Для казаков-репатриантов опыт жизни в Китае и Казахстане является основным для идентичности группы. Кроме нескольких старших членов семей, рожденных в Забайкалье, маньчжурский опыт определил идентичность сообщества. Память группы концентрируется на счастливом детстве и юности в Трехречье и опыте советской жизни. Поколение родившихся в Китае находится в идеологическом вакууме: оно одновременно отчуждено и от белогвардейского движения, и от СССР. Репатрианты, зажатые между реальностью совместной жизни с историческими последователями Семенова и общим негативным советским стереотипом семеновца, предпочитают вспоминать об общечеловеческой драме Гражданской войны и о «мирных» аспектах жизни родителей в Маньчжурии (экономика, религия, отношения с окружением). В сущности, наперекор советскому стереотипу казаки из Трехречья и их потомки позиционируют себя как абсолютно мирную и политически пассивную группу, которая была инструментом японской политики и стала жертвой советских и китайских репрессий. На родине их ждала мрачная слава атамана и статус настоящих семеновцев. Отсутствие советской социализации и реальный опыт жизни на приграничных территориях сделали диалог невозможным. Общество не хотело услышать о прошлом региона, а репатрианты не понимали черно-белой картинки катастрофы Забайкалья. Сообщество с трудом училось советскому семиотическому полю: говорить на языке власти[594]
, молчать[595] и адаптировать нарративы о прошлом к возможностям принимающего общества[596]. Популярность советской версии и ее влияние на отношение институтов и общества приводит к «разоружению» биографий и семейной истории[597]. Фамилии и события, использованные в советских нарративах (Семенов, семеновцы, коллаборация с японской армией), вообще исключаются из словаря, и центр тяжести переносится на общие нейтральные элементы воспоминаний: семья, религия, китайская экзотика. Не имея возможности противостоять советской пропагандистской машине, группа вообще отреклась от политических компонентов семейных историй. Рассказы о прошлом казаков имеют целью противопоставление советским клише о преступлениях семеновцев, полуидиллического образа мирного и трудолюбивого сообщества. Полная деполитизация прошлого была естественной реакцией на спровоцированный принимающим обществом политический конфликт. Советская пропаганда и коллективное воображение советских людей искусственно политизировали группу, воспринимая ее как сообщество антикоммунистов и врагов советского строя. Один из моих респондентов вспоминал: «После возвращения нас считали врагами, белогвардейцами. События Гражданской войны были далеки от нас — мы просто хотели вернуться на Родину и работать, но Родина все время напоминала нам про грехи отцов. Не стоит говорить, что советские рассказы про гражданскую не имели ничего общего с воспоминаниями наших старших. Нас выбрали врагами, хотели мы этого или нет…»[598]На момент возвращения в СССР группа не имела ярко выраженных антисоветских позиций, и крах семеновской альтернативы для большинства был очевиден. Можно выдвинуть тезис, что деполитизация нарративов о прошлом не только не привела к советизации группы, но и усилила ее чужеродность в советском обществе. Уход из политики резко обострил важность семейной автономии, религии и индивидуальной трудовой этики как основного рубежа идентичности. После 1991 года сообщество продолжает дистанцироваться от постсоветских версий Гражданской войны, но и, в отличие от просоветски настроенных жителей Забайкалья, именно в советском периоде видит причины экономического и социального упадка региона.

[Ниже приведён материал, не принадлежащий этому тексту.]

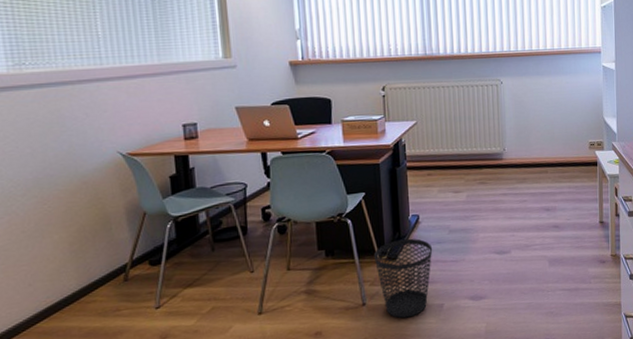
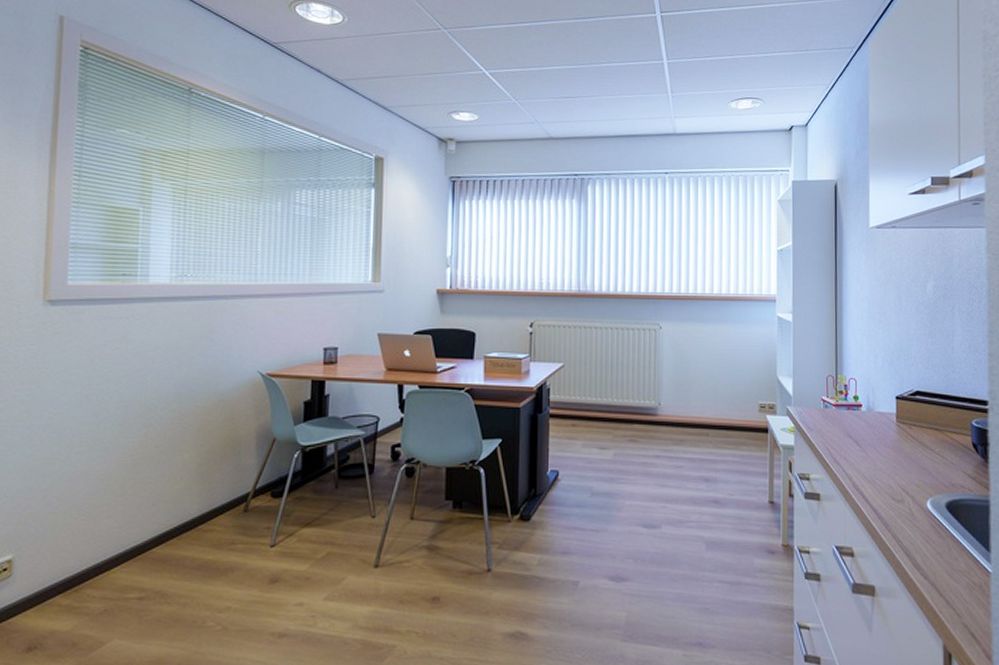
wastebasket: present [373,238,433,319] -> none [504,497,571,593]

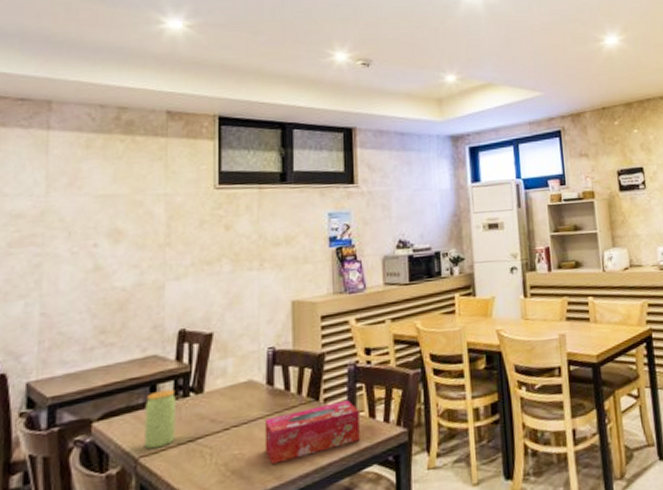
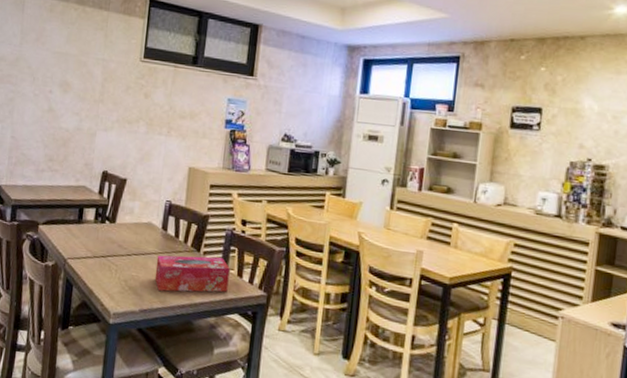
jar: present [144,389,176,450] -> none [71,213,96,256]

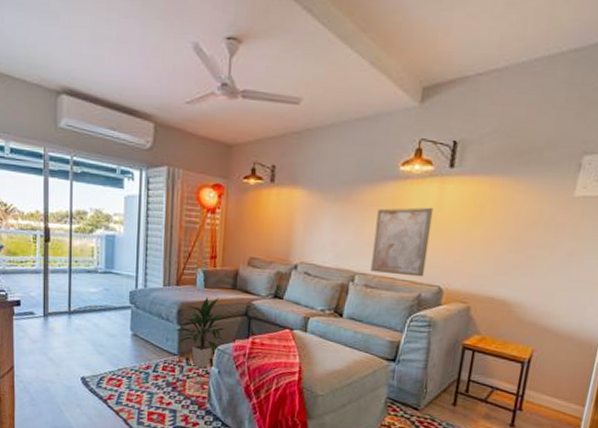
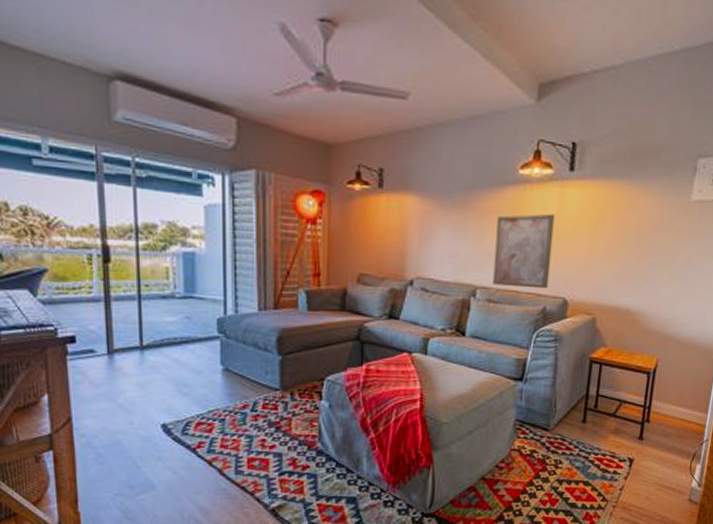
indoor plant: present [174,297,227,368] -> none [274,321,337,403]

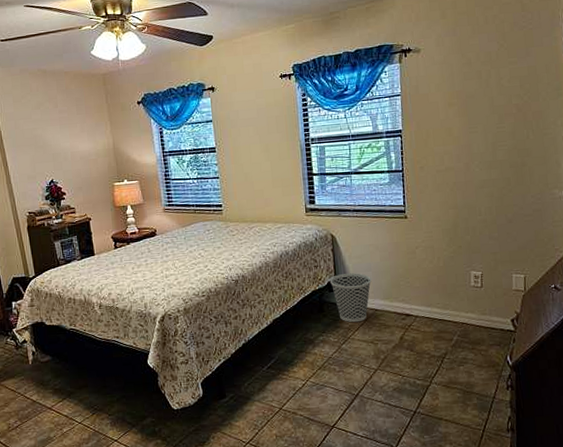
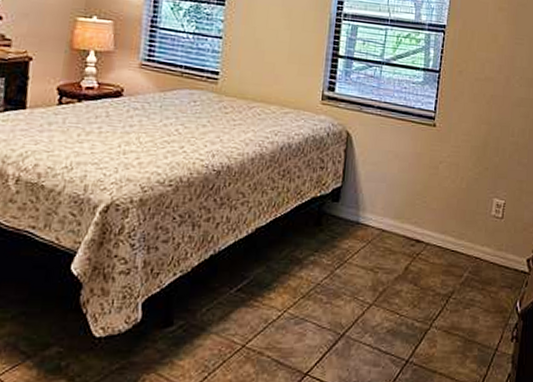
wastebasket: present [330,273,371,323] -> none [335,181,384,243]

Второе сообщество Трехречья — группа, состоящая главным образом из потомков смешанных китайско-русско-монгольских семей православного вероисповедания, живущих в регионе сегодня. Основой их идентичности является устная версия их истории, состоящая из трех травм: Гражданской войны и голода в Забайкалье, японской оккупации и Культурной революции[599]
. Их память о совместной жизни с казаками в целом негативная, они не хотят иметь ничего общего с «казачьей Вандеей»[600].Каким образом советский колхозник, монгольский или китайский крестьянин русского происхождения или житель приграничного советского города может быть распознан в категориях черной легенды? Можно предположить, что сила фронтирных мифологем не только в их способности смешивать временные режимы, но и в том, чтобы делать сочетания географической локализации, антропологических черт и маргинального статуса основой негативного политического обобщения.
Память о катастрофе — это всегда попытка воссоединения с утраченным миром. Попытка, обреченная на провал, но, несмотря на это, создающая новые связи между прошлым и настоящим. Характер этих связей зависит от времени и места, но в большинстве случаев таит в себе элемент неожиданности. Что потребуют ушедшие? Как далеко мы зайдем, выполняя их волю? Насколько наше настоящее подчинится новому прошлому?